Tekanan ini diperparah dengan kenyataan bahwa keluarga mereka kini tinggal di kontrakan kecil setelah rumah mereka digusur, menambah beban emosional yang harus ditanggung Aura.
Sang ayah, Agus, tak kuasa menahan tangis saat menceritakan penderitaan putrinya. Dalam wawancara yang diunggah akun media sosial pada 2 Mei 2025, Agus mengaku menyesal telah membujuk Aura untuk menghadiri pertemuan dengan Dedi Mulyadi.

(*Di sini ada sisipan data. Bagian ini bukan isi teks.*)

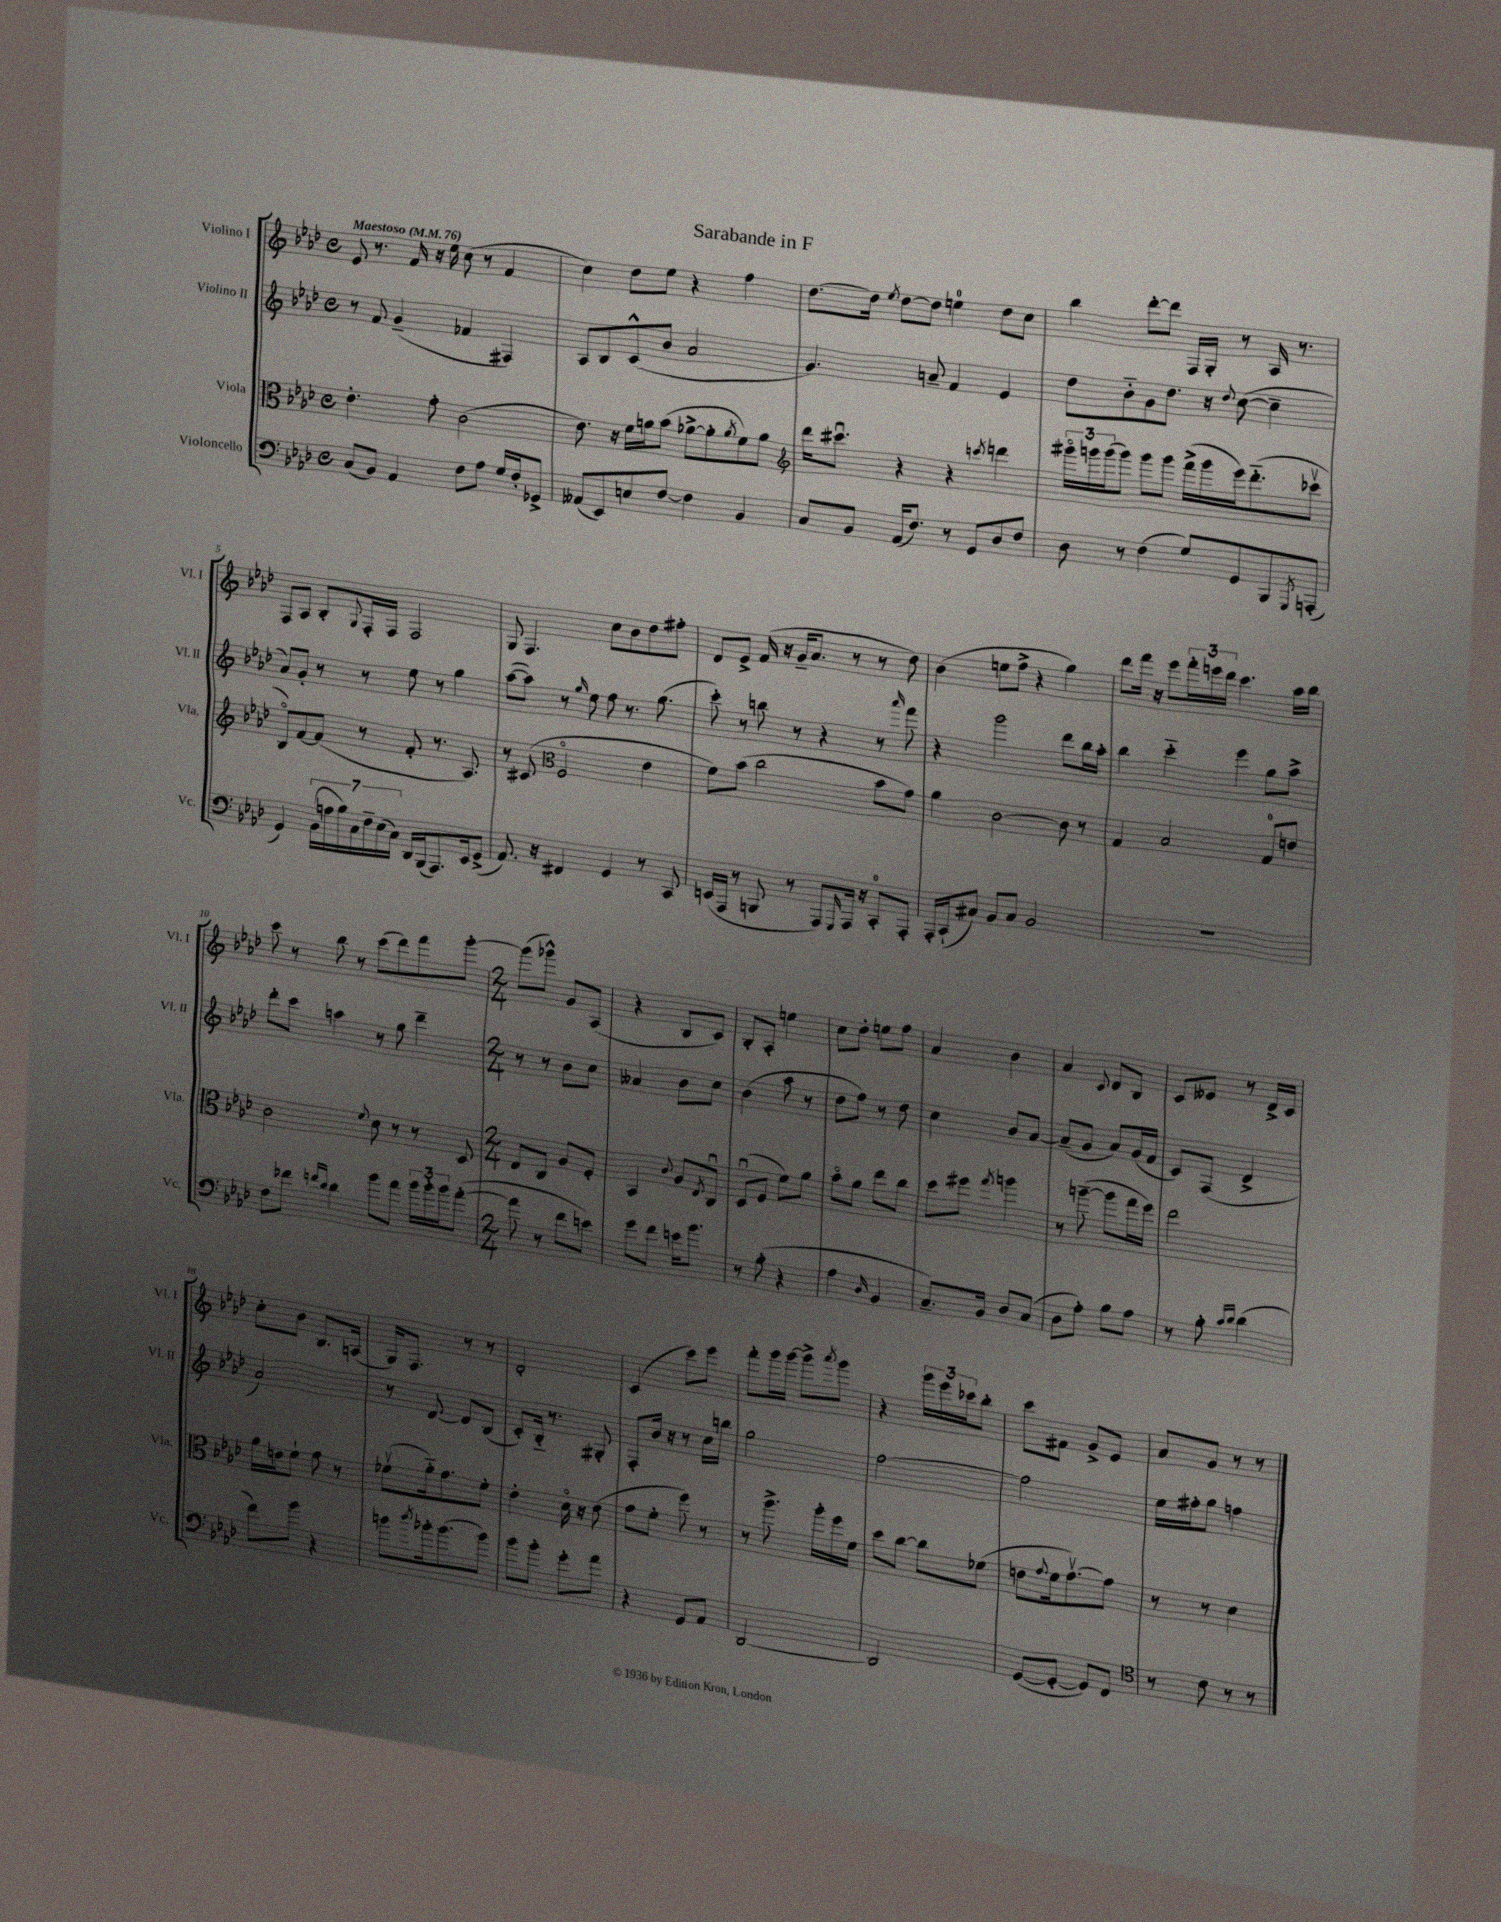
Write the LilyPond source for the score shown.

\header { title = "Sarabande in F" }
<<
\new StaffGroup <<
\new Staff = "s0" \with { instrumentName = "Violino I" shortInstrumentName = "Vl. I" } {
    \clef treble \key aes \major \defaultTimeSignature \time 4/4 \tempo "Maestoso" 4 = 76
    ees'8 r8. f'16 r16 ees''16 c''8( r8 f'4 |
    c''4) des''8 ees''8 r4 f''4 |
    des''8.~ des''16 \acciaccatura { ees''8 } des''8~ des''8 e''4-0 des''8 c''8 |
    bes''4 des'''8~-. des'''8 f16 g16-. r8 aes16 r8. |
    f8 aes8 bes8-. \appoggiatura { g8 } f16-. f16 f2 |
    g8 f4. c''8 bes'8 des''8 fis''8-. |
    des'8 ees'8-> f'16( r16 g'16-- aes'8. r8 r8 des''8) |
    bes'4( e''8 f''8-> r4 g''4) |
    des'''8 f'''16 r16 ees'''8 \tuplet 3/2 { f'''16-. e'''16 des'''16 } c'''4. aes''16 bes''16 |
    c'''8 r8 bes''8 r8 c'''8( des'''8) f'''8 g'''8~-. |
    \numericTimeSignature \time 2/4 g'''8( ges'''8-^) g'8 aes8( |
    r4 bes8 c'8) |
    bes8-. aes8-. e''4 |
    c''8 des''8-. e''8 f''8 |
    aes'4 bes'4 |
    aes'4 \appoggiatura { c'8 } des'8 bes8 |
    c'8 eeses'8 r8 des'16-> c'16 |
    c''8-. bes'8 bes8. a16( |
    g16) f8. r8 r8 |
    des'2-. |
    c'4( c'''8) ees'''8 |
    f'''8-. g'''16 g'''16~ g'''8-> \acciaccatura { aes'''8 } g'''8 |
    r4 \tuplet 3/2 { g'''16 ees'''16 ces'''16 } bes''8-. |
    c'''8 fis'8 g'8-> ees'8 |
    aes'8 g'8 r8 r8 \bar "|." |
}
\new Staff = "s1" \with { instrumentName = "Violino II" shortInstrumentName = "Vl. II" } {
    \clef treble \key aes \major \defaultTimeSignature \time 4/4
    r8 f'8 g'4--( fes'4 fis4) |
    aes8 bes8 c'8-^( bes'8 aes'2 |
    g'4.) a'8-- f'4 ees'4 |
    des''8 bes'8-_ g'8 des''8. r16 \appoggiatura { des''8 } c''8~( c''4-- |
    aes'8) g'8-. r8 r8 ees''8 r8 g''4 |
    aes''8~( aes''8) r8 \grace { g''16 } ees''8 f''8 r8. g''8.( |
    c'''8-.) r8 b''8 r8 r4 r8 \grace { aes'''16 } f'''8 |
    r4 g'''2 des'''8 bes''16 aes''16-. |
    bes''4 c'''4-_ ees'''4 g''8 aes''8-> |
    des'''8-. c'''8 a''4 r8 g''8 des'''4-- |
    \numericTimeSignature \time 2/4 r8 r8 bes'8 c''8 |
    aeses'4 bes'8 c''8 |
    bes'4( aes''8 r8 |
    des''8 f''8) r8 des''8 |
    c''4 bes'8 aes'8~ |
    aes'8--( g'8 aes'8) g'16( f'16 |
    c'8) f8( des'4-> |
    aes'2) |
    r8 des'8~ des'8 bes8( |
    c'8-.) bes16-_ r8. gis8-. |
    f8-. bes'16 r16 r8 c''16 b''16 |
    g''2 |
    f''2~ |
    f''2 |
    ees''16 fis''16-. g''8 f''4 \bar "|." |
}
\new Staff = "s2" \with { instrumentName = "Viola" shortInstrumentName = "Vla." } {
    \clef alto \key aes \major \defaultTimeSignature \time 4/4
    ees'4.-. g'8-. c'2( |
    ees'8.) r16 f'16 a'16 bes'8( aes'8~-> aes'8-. \acciaccatura { aes'8 } f'8) aes'8 |
    \clef treble des'''16 cis'''8.\downbow r4 r4 \acciaccatura { c'''8 } d'''4 |
    \tuplet 3/2 { gis'''16\flageolet g'''16 g'''16( } g'''8) g'''8 g'''8 f'''16->( g'''16 ees'''16) des'''8.-_( ces'''8\upbow |
    bes8\flageolet) f'8~ f'8( r8 f'8-. r8. aes8.) |
    r8 cis'8( \clef alto f2\flageolet ees'4 |
    f'8) bes'8( c''2 bes'8 g'8) |
    aes'4 c'2~ c'8 r8 |
    g4 bes2 g8-0 e'8 |
    c'2 \appoggiatura { f'8 } des'8 r8 r8 des8 |
    \numericTimeSignature \time 2/4 ees8 c8 aes8 f8-. |
    bes,4 \appoggiatura { c'8 } aes8 \acciaccatura { ees8 } c8\downbow |
    des8\downbow( f8 f'8) aes'8 |
    bes'8\flageolet aes'8 ees''8 c''8 |
    des''8 fis''8 \acciaccatura { g''8 } a''4 |
    r8 a''8~--( a''8 g''16 f''16) |
    ees''2 |
    aes'16 e'16 f'8-! g'8 r8 |
    fes'8\upbow( aes'16-_) g'8. fes'8-. |
    ees'4-. des'16\flageolet r16 ees'8( |
    g'8 f'8-. f''8) r8 |
    r8 aes''8.-> aes''16-. f''16 f'16 |
    des''8 c''8~ c''8 fes'8( |
    e'8 \appoggiatura { g'8 } f'16 g'8.~\upbow) g'8 |
    r8 r8 des'4 \bar "|." |
}
\new Staff = "s3" \with { instrumentName = "Violoncello" shortInstrumentName = "Vc." } {
    \clef bass \key aes \major \defaultTimeSignature \time 4/4
    c8( bes,8) aes,4 f8 aes8 g16 f16-. ges,8-> |
    aeses,8( ees,8) e8 f8~ f4 bes,4 |
    c8 bes,8 aes,16( f8.) r8 g,8 des8 f8 |
    des8 r8 f4( g8) g,8 bes,,8 \acciaccatura { g,,8 } a,,8-.( |
    g,4) \tuplet 7/4 { bes,16( a16 bes16) c16 f16-- ees16( c16) } des,16 bes,,16( aes,,8.) ees,16 g,8->( |
    aes,8.) r16 fis,4 g,4 r8 c,8 |
    e,16( aes,,16 r8 b,,8 r8 aes,,8) \grace { g,,16 } aes,,16 r16 c,8-0-. aes,,8-. |
    aes,,16-. c,16-!( cis8) bes,8 cis8 bes,2 |
    R1 |
    f8 fes'8 \grace { f'16 des'16 } des'4 bes'8 aes'8 \tuplet 3/2 { bes'16 bes'16-. bes'16 } aes'8~-.( |
    \numericTimeSignature \time 2/4 aes'8 r8 f'8 e'8) |
    g'8 f'8 e'16 bes'8. |
    r8 bes8-.( r4 |
    aes4 \grace { des16 } bes,4 |
    c8.--) bes,16 des8 c8( |
    des8 aes8-.) bes8 aes8 |
    r8 bes8-. \grace { c'16 des'16 } des'4( |
    f'8) bes'8 r4 |
    b'8 \acciaccatura { des''8 } bes'16-. bes'8.( bes'8) |
    bes'8 bes'8-. g'8-. aes'8 |
    r4 g,8 aes,8 |
    des,2~ |
    des,2 |
    g,8~( g,8~-. g,8) f,8 |
    \clef tenor r8 c'8 r8 r8 \bar "|." |
}
>>
>>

“Terus terang saya menyesal sekali. Dihujat sampai sedemikian rupa, saya sebagai ayahnya gak ikhlas,” ujar Agus sambil menangis. Ia juga merasa bersalah karena tidak mampu membela Aura saat hujatan datang bertubi-tubi. “Aura bilang, ‘Pah, kenapa tadi Papa gak bela Aura?’ Saya merasa kasihan, saya hanya diam di situ,” tambahnya.
Di sisi lain, Dedi Mulyadi sempat memuji keberanian Aura, menyebutnya sebagai sosok yang pintar dan ikhlas dalam menyuarakan pendapat. Namun, ia juga menegaskan bahwa kebijakan penghapusan wisuda sekolah bertujuan meringankan beban finansial orang tua, terutama keluarga kurang mampu seperti Aura.
“Cuma Rp1 juta bagi keluarga mereka, tapi bagi keluarga lain itu sangat berat,” kata Dedi dalam pernyataannya pada 29 April 2025. Meski begitu, publik tetap terbelah—sebagian mendukung Aura, sementara lainnya menganggap debat ini hanyalah settingan, terutama karena jejak digital Aura yang menunjukkan ia bukan remaja biasa, melainkan aktris yang pernah tampil di sinetron seperti Sayap Cinta Terindah dan iklan pinjaman online.
Kondisi ini menunjukkan betapa beratnya tekanan yang dihadapi Aura sebagai remaja yang berani bersuara. Keluarganya kini hanya berharap hujatan segera mereda agar Aura bisa kembali menjalani hidup dengan tenang. Kisah Aura menjadi pengingat bahwa di balik keberanian menyuarakan keadilan, sering kali ada dampak emosional yang tak terlihat, terutama bagi mereka yang masih muda dan rentan seperti Aura.